Croatia is that lovely stretch of land at the foothill end of the Alps and bordered by sea by the Adriatic. By land, Croatia's neighbours are Hungary, Slovenia, Serbia and Montenegro and Bosnia and Herzegovina. Most recently a section of former Yugoslavia, Croatia is a new nation, but its people have a long and tumultuous history. Travelling to Croatia these days means finding an enthusiastic culture full of national pride and a landscape that is stunning and full of wonder.

View of Dubrovnik
Dubrovnik view

From mountain climbing to island hopping, visitors to Croatia have a wealth of choices when it comes to experiencing the country. Croatia has a vast expanse of national parks in order to protect the natural beauty of its landscape.

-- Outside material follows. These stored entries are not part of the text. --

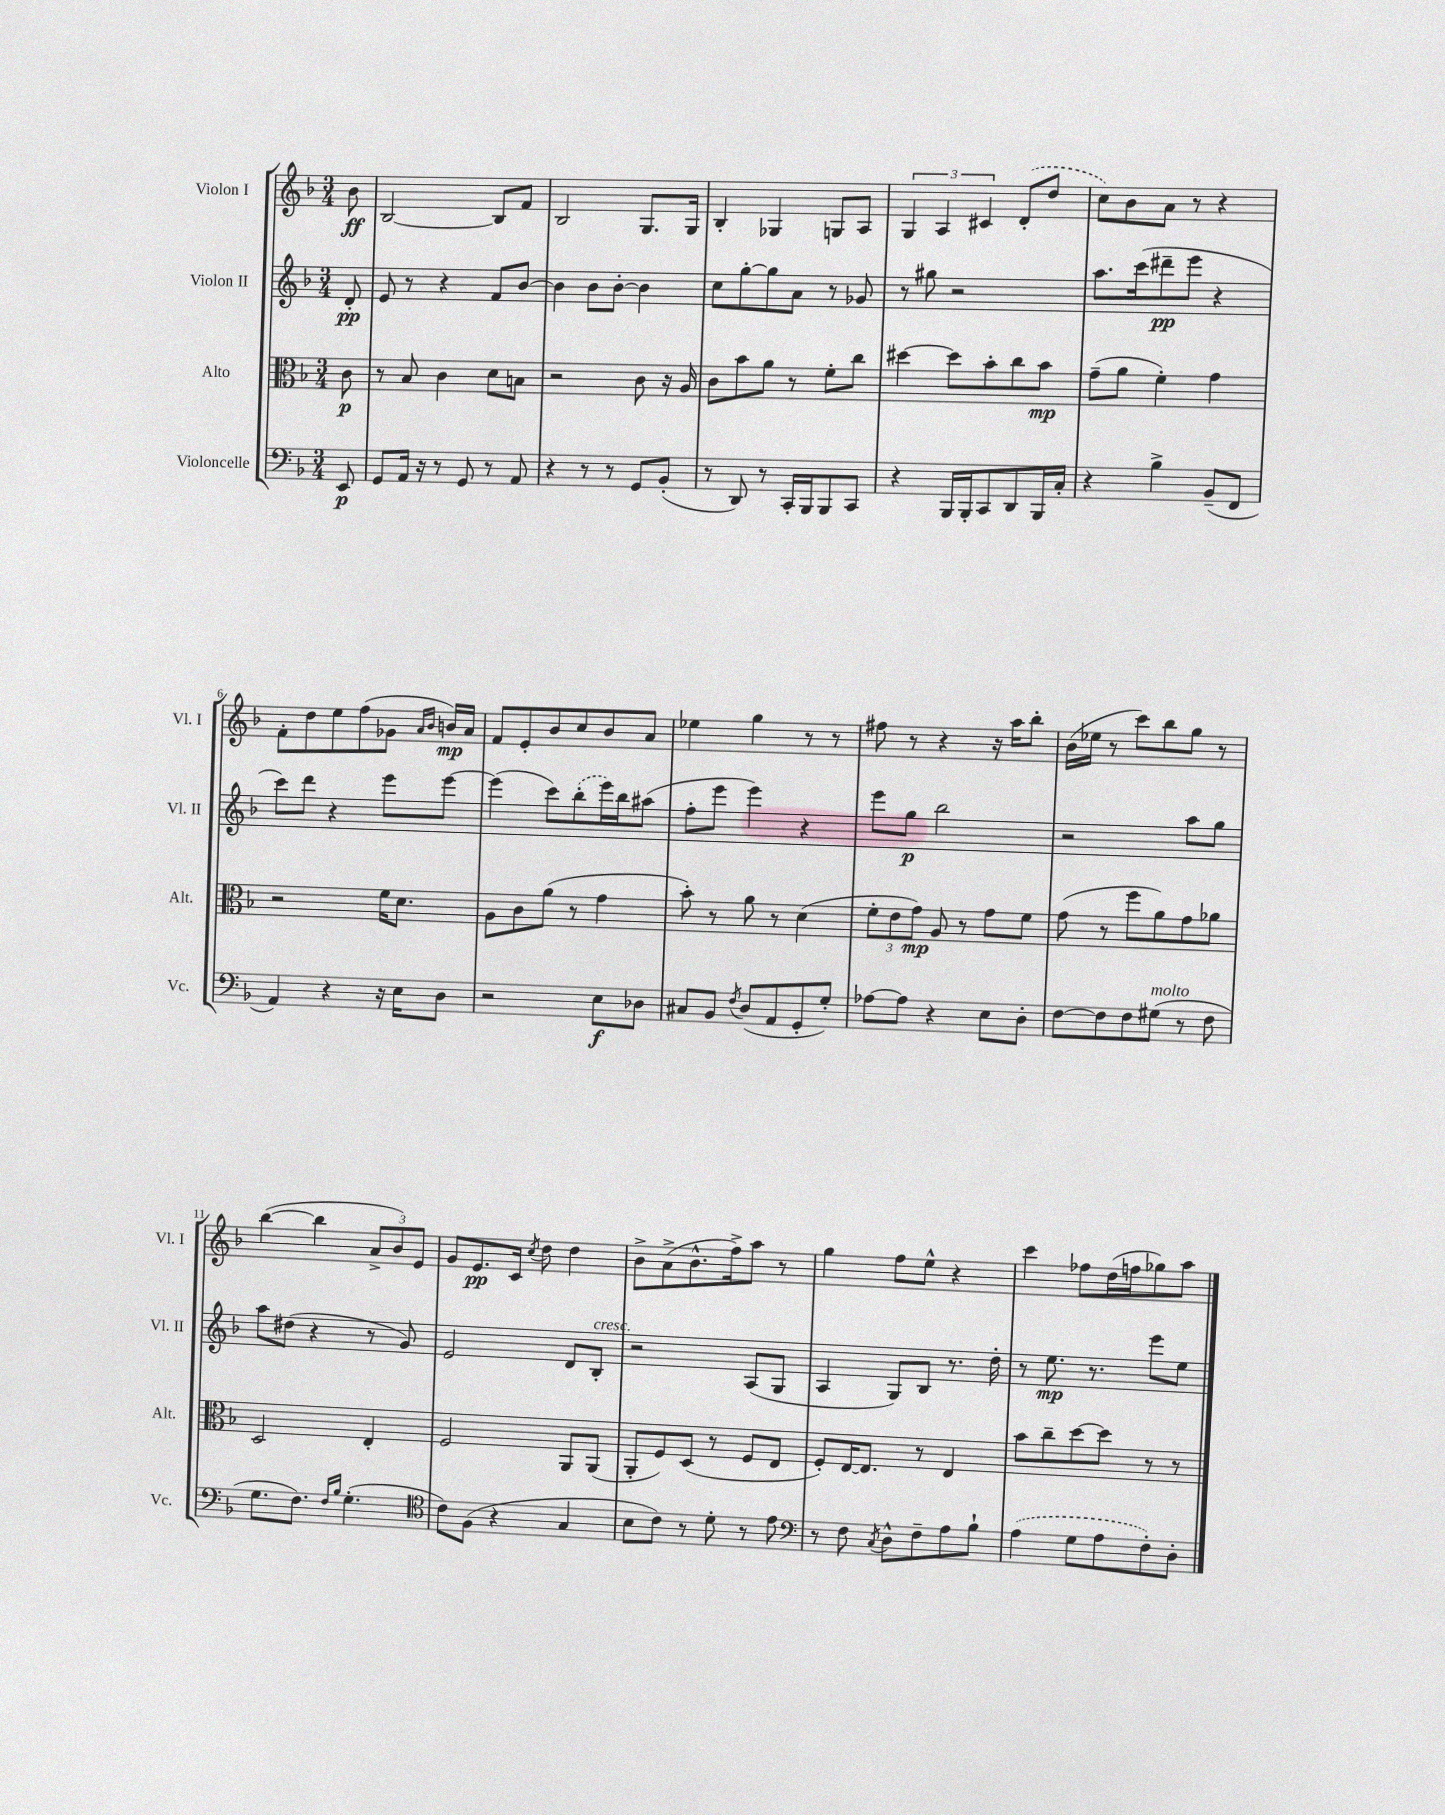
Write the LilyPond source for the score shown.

<<
\new StaffGroup <<
\new Staff = "s0" \with { instrumentName = "Violon I" shortInstrumentName = "Vl. I" } {
    \clef treble \key f \major \numericTimeSignature \time 3/4 \partial 8
    \autoBeamOff bes'8\ff |
    bes2~ bes8[ f'8] |
    bes2 g8.[ g16] |
    bes4-. ges4 g8[ a8] |
    \tuplet 3/2 { g4 a4 cis'4 } \once \slurDashed d'8[-.( d''8] |
    c''8[) bes'8 a'8] r8 r4 |
    f'8[-. d''8 e''8 f''8( ges'8] \grace { a'16[ bes'16] } b'16[\mp) a'16] |
    f'8[ e'8-. bes'8 c''8 bes'8 a'8] |
    ees''4 g''4 r8 r8 |
    fis''8 r8 r4 r16 a''16[ bes''8]-. |
    bes'16[( ees''16] r8 c'''8[) bes''8 g''8] r8 |
    bes''4~( bes''4 \tuplet 3/2 { a'8[-> bes'8) e'8] } |
    g'8[ e'8.\pp c'16] \acciaccatura { c''8 } d''8 d''4 |
    bes'8[-> a'8->( bes'8.-^ f''16->) a''8] r8 |
    g''4 f''8[ e''8]-^ r4 |
    c'''4 fes''8[ d''16( f''16 ges''8) a''8] \bar "|." |
}
\new Staff = "s1" \with { instrumentName = "Violon II" shortInstrumentName = "Vl. II" } {
    \clef treble \key f \major \numericTimeSignature \time 3/4 \partial 8
    \autoBeamOff d'8-.\pp |
    e'8 r8 r4 f'8[ bes'8]~ |
    bes'4 bes'8[ bes'8]~-. bes'4 |
    c''8[ g''8~-. g''8 a'8] r8 ges'8 |
    r8 gis''8 r2 |
    a''8.[ c'''16( dis'''8--\pp e'''8] r4 |
    c'''8[) d'''8] r4 e'''8[ e'''8]~ |
    e'''4( c'''8[) \once \slurDashed bes''8-.( e'''16) bes''16 ais''8]( |
    f''8[-. e'''8] e'''4) r4 |
    e'''8[ g''8]\p bes''2 |
    r2 a''8[ g''8] |
    a''8[ dis''8]( r4 r8 g'8) |
    e'2 d'8[ bes8]-.^\markup { \italic "cresc." } |
    r2 a8[( g8] |
    a4 g8[) bes8] r8. d''16-. |
    r8 e''8.\mp r8. e'''8[ e''8] \bar "|." |
}
\new Staff = "s2" \with { instrumentName = "Alto" shortInstrumentName = "Alt." } {
    \clef alto \key f \major \numericTimeSignature \time 3/4 \partial 8
    \autoBeamOff c'8\p |
    r8 bes8 c'4 d'8[ b8] |
    r2 c'8 r16 a16 |
    c'8[ bes'8 a'8] r8 f'8[-. c''8] |
    dis''4~ dis''8[ bes'8-. c''8 bes'8]\mp |
    g'8[--( a'8] f'4-.) g'4 |
    r2 f'16[ d'8.] |
    a8[ c'8 a'8]( r8 g'4 |
    bes'8-.) r8 a'8 r8 d'4( |
    \tuplet 3/2 { f'8[-. e'8 g'8]\mp) } a8 r8 g'8[ f'8] |
    g'8( r8 f''8[ a'8) g'8 aes'8] |
    d2 e4-. |
    f2 a,8[ a,8]( |
    a,8[-. f8) d8]( r8 f8[ e8] |
    f8[-.) e16~ e8.] r8 e4 |
    bes'8[ c''8-- d''8~ d''8] r8 r8 \bar "|." |
}
\new Staff = "s3" \with { instrumentName = "Violoncelle" shortInstrumentName = "Vc." } {
    \clef bass \key f \major \numericTimeSignature \time 3/4 \partial 8
    \autoBeamOff e,8\p |
    g,8[ a,16] r16 r8 g,8 r8 a,8 |
    r4 r8 r8 g,8[ bes,8]-.( |
    r8 d,8) r8 c,16[-. bes,,16 bes,,8 c,8] |
    r4 bes,,16[ bes,,16-. c,8 d,8 bes,,16 c16]-. |
    r4 bes4-> bes,8[--( f,8] |
    a,4) r4 r16 e16[ d8] |
    r2 e8[\f des8] |
    cis8[ bes,8] \acciaccatura { f8 } d8[( a,8 g,8-. g8]-.) |
    aes8[~ aes8] r4 e8[ d8]-. |
    f8[~ f8 f8 gis8]^\markup { \italic "molto" }( r8 f8 |
    g8.[ f8.]) \grace { f16[ bes16] } g4.-.( |
    \clef tenor c'8[) f8]( r4 g4 |
    bes8[ c'8]) r8 d'8-. r8 e'8 |
    \clef bass r8 f8 \acciaccatura { c8 } d8[-^ f8-- a8 bes8]-! |
    \once \slurDashed a4( g8[ a8 f8-.) d8]-. \bar "|." |
}
>>
>>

Some of these tracks include islands and lake districts. Lonjsko Nature Park contains the Posavac horse, a protected breed unique to Croatia.

The area of present Croatia has an ancient past that dates back to the Stone Age. Neanderthal bones were discovered in Krapina Cave that stretch back some 100,000 years. As early as 580 B.C. the ancient Greeks installed colonies along the Dalmatian coast, but further inland the Celts were the most powerful tribe in the area. Eventually the area came under Roman control and still later, Slavic tribes gained a foothold in 600 A.D. The exact origins of Croatian peoples is widely disputed, but many historians believe that are descended from Slavic tribes moving down from Poland and mingling with a Slavic tribe in the area of today's Czech Republic.

Croation flag Capital: Zagreb
Languages: Croatian
Time: GMT +1 hr
Currency: kuna (HRK)

In any case, today's Croatians are proud of their new nation that is not quite fifteen years old and eager to share the beauty of their environment with visitors from around the globe. Travellers will certainly want to pay a visit to some of the national parks - there are many renowned resorts for pleasant stays in these areas. The Dalmatian coast sees, as do the coastal cities of Split and Dubrovnik, a walled city with medieval roots. Zagreb, the capital has many attractions as well.

Plitvice Lakes National Park
Plitvice Lakes National Park

When forming a travel itinerary, be sure to include the following: Plitvice Lakes, Krk Island, Emperor Diocletian's Palace (Split), Velebit Alps, Risnjak National Park, the Maritime Museum (Split), Museum of Croatian Archaeological Monuments (Split), Prince's Palace (Dubrovnik), National Assembly Building (Zagreb), Rijeka Harbour, St. Stephen's Cathedral (Split), Croatian National Theatre (Zagreb) and Old Town Alley (Split). Of course, Croatia's entire Adriatic coast and its islands are tastes of paradise. The clear blue water boasts an ancient appeal that draws visitors from all walks of life. It is a nation of great inspiration and beauty.